_TASK BRIEF_
The expected answer is the set of lines in the data below between the line holding "приготованих бутербродів із форми." and the line holding "стану процесу приготування", inclusive, written out exactly.

----- DATA FOR ANALYSIS -----

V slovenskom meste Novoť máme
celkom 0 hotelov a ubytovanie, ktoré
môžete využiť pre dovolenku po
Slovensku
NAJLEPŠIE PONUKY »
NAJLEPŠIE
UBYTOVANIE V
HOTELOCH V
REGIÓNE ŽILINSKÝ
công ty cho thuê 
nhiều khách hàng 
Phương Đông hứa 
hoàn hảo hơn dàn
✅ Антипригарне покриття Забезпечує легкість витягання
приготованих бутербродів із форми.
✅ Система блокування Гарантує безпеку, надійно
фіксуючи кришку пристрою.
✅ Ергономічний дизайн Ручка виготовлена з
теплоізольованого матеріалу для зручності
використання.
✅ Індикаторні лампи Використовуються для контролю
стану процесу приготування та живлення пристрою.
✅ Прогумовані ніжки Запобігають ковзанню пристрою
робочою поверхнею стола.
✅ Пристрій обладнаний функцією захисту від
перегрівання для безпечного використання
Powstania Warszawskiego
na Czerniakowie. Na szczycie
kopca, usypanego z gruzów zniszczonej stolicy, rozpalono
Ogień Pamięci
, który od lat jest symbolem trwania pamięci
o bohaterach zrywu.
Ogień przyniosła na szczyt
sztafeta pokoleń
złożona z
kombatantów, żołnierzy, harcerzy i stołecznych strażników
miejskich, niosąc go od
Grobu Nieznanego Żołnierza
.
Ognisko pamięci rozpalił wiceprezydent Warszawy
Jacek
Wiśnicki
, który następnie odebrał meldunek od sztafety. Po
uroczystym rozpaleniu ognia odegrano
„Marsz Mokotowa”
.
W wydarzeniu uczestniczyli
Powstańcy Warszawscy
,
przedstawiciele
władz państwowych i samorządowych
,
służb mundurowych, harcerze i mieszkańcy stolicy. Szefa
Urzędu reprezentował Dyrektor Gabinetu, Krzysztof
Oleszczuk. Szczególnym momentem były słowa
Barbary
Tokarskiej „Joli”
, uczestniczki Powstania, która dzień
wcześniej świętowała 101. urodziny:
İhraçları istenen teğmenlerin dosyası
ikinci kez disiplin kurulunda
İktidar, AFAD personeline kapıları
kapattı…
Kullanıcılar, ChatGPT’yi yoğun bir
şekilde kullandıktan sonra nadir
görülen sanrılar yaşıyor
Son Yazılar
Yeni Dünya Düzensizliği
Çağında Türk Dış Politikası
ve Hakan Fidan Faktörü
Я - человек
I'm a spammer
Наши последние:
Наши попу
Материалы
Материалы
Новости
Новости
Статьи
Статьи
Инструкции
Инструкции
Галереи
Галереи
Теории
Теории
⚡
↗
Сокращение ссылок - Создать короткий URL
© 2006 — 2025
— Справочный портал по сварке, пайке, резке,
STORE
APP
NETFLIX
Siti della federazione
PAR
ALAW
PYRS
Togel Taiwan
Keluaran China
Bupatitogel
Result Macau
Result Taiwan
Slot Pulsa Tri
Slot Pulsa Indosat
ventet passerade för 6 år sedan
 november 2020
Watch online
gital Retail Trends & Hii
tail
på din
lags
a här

-----

_ANSWER SECTION_
приготованих бутербродів із форми.
✅ Система блокування Гарантує безпеку, надійно
фіксуючи кришку пристрою.
✅ Ергономічний дизайн Ручка виготовлена з
теплоізольованого матеріалу для зручності
використання.
✅ Індикаторні лампи Використовуються для контролю
стану процесу приготування та живлення пристрою.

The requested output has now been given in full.